====== DOCUMENT EXCERPT
[PLUG] Libre Office Writer Version: 5.1.6.2 and curly quotes
Paul DeStefano
paul.destefano-plug at vfemail.net
Mon Aug 7 18:35:08 UTC 2017
On Sun, 6 Aug 2017 16:40, Rich Shepard wrote:
> On Sun, 6 Aug 2017, John Jason Jordan wrote:
>
> > I'll disagree with the suggestion to use Lyx, but only because Joe
> > said that he needed to do college papers. For academic writing today
> > you are in a world of pain doing citations and the references section
> > unless you have either Zotero or Mendeley, and both work only with
> > LO/OO or MS Word.
>
> John,
>
> I did not mean to be harsh in my response, but LaTeX/LyX and bibtex
> (or biblatex) are very heavily used in academia. Take a look at it.
I can't resist chiming in here. I also vote for LaTeX; it's amazing. I
think it's a steep learning curve, but I also think it will payed off for
most people. I started teaching myself two years ago and I love it.
============
====== DATASET CONTENT
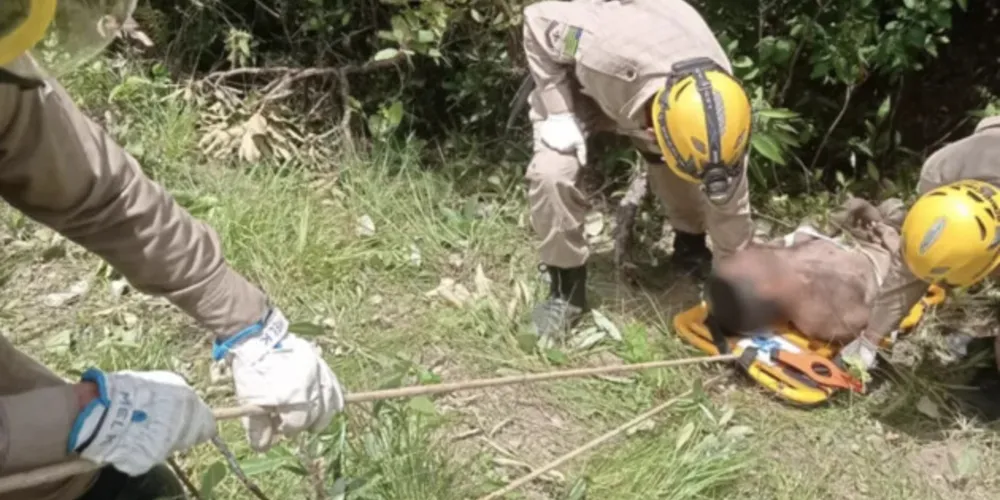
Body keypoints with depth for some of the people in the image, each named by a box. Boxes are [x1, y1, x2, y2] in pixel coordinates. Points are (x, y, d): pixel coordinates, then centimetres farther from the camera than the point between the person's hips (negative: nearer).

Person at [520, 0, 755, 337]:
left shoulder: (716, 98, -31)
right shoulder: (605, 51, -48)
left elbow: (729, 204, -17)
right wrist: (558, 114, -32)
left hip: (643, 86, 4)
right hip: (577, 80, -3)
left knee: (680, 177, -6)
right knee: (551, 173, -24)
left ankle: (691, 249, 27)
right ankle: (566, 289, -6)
============
====== DATASET CONTENT
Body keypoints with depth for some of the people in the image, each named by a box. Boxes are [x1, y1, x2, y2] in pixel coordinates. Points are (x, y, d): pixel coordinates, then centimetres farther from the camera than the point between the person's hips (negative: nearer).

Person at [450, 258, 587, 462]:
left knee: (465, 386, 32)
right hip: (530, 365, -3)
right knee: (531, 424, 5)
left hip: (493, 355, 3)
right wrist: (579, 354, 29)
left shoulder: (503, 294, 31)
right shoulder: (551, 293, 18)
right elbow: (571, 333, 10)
============
### TASKS
[a] Retype the mailing-list message about LaTeX and LibreOffice, starting with "[PLUG] Libre Office" and going on through "or MS Word.".
[b] Extend the mailing-list message about LaTeX and LibreOffice past its last sentence.
The source data is not needed for any of this work.

### ANSWERS FOR THE EXERCISE
[a]
[PLUG] Libre Office Writer Version: 5.1.6.2 and curly quotes
Paul DeStefano
paul.destefano-plug at vfemail.net
Mon Aug 7 18:35:08 UTC 2017
On Sun, 6 Aug 2017 16:40, Rich Shepard wrote:
> On Sun, 6 Aug 2017, John Jason Jordan wrote:
>
> > I'll disagree with the suggestion to use Lyx, but only because Joe
> > said that he needed to do college papers. For academic writing today
> > you are in a world of pain doing citations and the references section
> > unless you have either Zotero or Mendeley, and both work only with
> > LO/OO or MS Word.

[b]
Feel free to contact me if you want to try.
LaTeX can be tricky, but it also does *all* the typesetting. That's the
idea: you focus on expressing your ideas, let the computer make the
document.
There are a million templates on the web; you don't even have to learn it
from scratch.
For one thing, I found beamer (a LaTeX document "class" for making
presentations) to be *far easier* than LO Presentation, and, although I
haven't used it in many years, I'm confident that applies to PowerPoint,
too. Beamer is a dream. I made my first beamer in an hour and it was
completely done, perfect. No fussing with margins and other minutia. So
organized, so sensible, so good looking. It literally makes some slides
for you.
I have recommended to other people they try beamer as their first LaTeX
experience. Beamer takes your thoughts and makes presentations. You
don't have to think about margins or "master" slides. LaTeX makes PDF
files (and DVI and PostScript files, to be accurate), not .ppt or .odp.
But, PDF supports lots of fancy things, today, so you shouldn't consider
that a hindrance. LaTeX cannot do all the fancy stuff in PDF, but beamer
can make simple transitions, for example, so it's not so simple that
you'll be disappointed, I think.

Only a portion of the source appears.